Martin Thompson first reported on the cost of contention using a simple benchmark that measures the time to increment a 64-bit counter 500 million times using various strategies. Results were reported here (section 3.1) and here (Managing Contention vs. Doing Real Work).
I re-implemented this benchmark here.
https://gist.github.com/nikolaybotevb/bc8cc1cdfa2f7cc212a915c487771d53
The results I observed (running on Java 9 with a 2017 MacBook Pro with a 2.9 GHz 7th Generation Kaby Lake Intel Core i7 processor) are comparable to those reported by Martin 7 years ago.
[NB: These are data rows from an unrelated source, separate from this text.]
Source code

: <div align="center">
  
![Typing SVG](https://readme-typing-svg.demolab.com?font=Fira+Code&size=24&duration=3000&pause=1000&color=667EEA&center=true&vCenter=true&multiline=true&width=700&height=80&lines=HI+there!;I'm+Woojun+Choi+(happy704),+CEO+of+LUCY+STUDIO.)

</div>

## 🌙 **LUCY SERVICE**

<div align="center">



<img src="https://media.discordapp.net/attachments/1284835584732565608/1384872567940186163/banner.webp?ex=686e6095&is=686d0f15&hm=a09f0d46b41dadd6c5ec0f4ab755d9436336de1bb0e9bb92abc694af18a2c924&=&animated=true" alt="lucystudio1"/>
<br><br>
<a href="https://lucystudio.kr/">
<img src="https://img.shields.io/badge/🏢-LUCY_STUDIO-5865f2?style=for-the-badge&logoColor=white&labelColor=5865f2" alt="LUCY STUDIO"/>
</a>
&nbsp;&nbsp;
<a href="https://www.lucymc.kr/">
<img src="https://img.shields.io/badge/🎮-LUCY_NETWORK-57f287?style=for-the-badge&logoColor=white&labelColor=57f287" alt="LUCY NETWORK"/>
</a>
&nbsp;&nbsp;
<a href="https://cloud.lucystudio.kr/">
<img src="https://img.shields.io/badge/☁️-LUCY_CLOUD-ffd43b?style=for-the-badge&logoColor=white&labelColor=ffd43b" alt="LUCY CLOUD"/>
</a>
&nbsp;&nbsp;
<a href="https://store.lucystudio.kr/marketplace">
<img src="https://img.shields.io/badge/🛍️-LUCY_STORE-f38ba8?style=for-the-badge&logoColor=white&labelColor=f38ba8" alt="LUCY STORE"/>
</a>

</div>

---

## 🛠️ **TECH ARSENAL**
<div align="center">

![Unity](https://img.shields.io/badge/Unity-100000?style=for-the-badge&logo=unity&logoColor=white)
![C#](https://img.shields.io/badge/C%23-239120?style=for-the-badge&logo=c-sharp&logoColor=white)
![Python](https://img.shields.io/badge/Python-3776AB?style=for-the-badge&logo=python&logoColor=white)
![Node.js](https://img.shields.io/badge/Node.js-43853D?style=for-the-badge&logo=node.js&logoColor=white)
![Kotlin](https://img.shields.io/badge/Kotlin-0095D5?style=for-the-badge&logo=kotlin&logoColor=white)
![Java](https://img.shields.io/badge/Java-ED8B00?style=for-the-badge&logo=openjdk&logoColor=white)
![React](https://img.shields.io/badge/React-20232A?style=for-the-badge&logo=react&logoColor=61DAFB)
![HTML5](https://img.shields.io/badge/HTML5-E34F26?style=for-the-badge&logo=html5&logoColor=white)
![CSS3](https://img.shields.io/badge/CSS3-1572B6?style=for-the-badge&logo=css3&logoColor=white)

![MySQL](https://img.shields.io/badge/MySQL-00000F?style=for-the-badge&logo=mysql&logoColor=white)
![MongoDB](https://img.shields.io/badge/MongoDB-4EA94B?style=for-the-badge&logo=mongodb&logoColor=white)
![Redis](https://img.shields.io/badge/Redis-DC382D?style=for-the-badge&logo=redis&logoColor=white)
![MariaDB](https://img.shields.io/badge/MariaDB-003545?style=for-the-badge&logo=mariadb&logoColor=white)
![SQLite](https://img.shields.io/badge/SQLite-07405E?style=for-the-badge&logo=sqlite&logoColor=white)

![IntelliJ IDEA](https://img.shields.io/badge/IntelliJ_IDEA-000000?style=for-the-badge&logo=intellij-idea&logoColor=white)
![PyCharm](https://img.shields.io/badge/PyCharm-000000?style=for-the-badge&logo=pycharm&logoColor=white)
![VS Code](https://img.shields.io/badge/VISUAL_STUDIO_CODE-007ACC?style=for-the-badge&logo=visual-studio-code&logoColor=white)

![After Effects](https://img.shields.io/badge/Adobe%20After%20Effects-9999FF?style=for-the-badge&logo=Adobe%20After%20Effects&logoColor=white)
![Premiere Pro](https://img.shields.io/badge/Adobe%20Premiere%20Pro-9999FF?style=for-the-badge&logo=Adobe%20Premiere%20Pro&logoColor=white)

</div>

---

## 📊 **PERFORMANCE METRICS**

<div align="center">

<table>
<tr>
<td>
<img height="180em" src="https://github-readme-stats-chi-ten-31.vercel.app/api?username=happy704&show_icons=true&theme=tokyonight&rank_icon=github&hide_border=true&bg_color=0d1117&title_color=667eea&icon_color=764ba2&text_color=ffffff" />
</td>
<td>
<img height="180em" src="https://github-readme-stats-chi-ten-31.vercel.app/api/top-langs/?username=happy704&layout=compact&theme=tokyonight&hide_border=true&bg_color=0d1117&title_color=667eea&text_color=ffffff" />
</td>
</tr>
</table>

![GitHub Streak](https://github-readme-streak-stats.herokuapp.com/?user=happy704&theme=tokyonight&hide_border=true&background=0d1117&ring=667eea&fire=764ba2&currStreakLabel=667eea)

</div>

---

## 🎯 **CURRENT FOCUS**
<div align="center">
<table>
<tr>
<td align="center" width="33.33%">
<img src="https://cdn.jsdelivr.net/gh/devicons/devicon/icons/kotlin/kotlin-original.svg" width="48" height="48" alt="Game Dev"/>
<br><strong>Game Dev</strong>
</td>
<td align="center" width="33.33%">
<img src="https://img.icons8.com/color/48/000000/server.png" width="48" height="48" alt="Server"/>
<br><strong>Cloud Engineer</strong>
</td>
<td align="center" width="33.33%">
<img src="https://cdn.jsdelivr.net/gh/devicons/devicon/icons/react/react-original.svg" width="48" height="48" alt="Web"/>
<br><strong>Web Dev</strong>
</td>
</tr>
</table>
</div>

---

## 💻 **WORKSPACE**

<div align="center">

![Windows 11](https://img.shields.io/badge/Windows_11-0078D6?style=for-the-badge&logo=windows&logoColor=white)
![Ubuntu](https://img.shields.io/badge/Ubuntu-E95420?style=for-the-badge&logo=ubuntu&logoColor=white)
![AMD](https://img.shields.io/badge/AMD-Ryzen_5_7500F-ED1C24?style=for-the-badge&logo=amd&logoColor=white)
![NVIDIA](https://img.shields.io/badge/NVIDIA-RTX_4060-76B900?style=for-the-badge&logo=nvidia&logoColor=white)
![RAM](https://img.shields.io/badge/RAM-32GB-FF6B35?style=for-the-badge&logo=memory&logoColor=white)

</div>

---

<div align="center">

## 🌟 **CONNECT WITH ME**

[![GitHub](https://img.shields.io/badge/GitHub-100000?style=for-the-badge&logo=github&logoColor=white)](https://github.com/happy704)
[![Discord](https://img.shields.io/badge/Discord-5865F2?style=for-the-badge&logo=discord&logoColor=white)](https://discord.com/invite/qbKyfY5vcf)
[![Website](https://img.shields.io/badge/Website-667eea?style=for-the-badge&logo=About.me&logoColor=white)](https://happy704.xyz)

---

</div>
Method | Time (ms) Kaby Lake, Java 10 |
Time (ms) Westmere |
---|---|---|
Single thread | 70 | 300 |
Single thread with volatile | 2,700 | 4,700 |
Single thread with CAS | 3,500 | 5,700 |
Single thread with synchronized | 2,000 | |
Single thread with lock | 9,300 | 10,000 |
Two threads with CAS | 10,800 | 18,000 |
Two threads with synchronized | 22,400 | |
Two threads with lock | 52,500 | 118,000 |
While this micro-benchmark is not representative of real-world workloads (as explained here), tempted by its simplicity I plan to use it as the first benchmark to track optimizations to the air-java concurrency library. This would be followed up by a more comprehensive benchmark like this one, which measure both latency and throughput under various configurations, and finally a real-world application.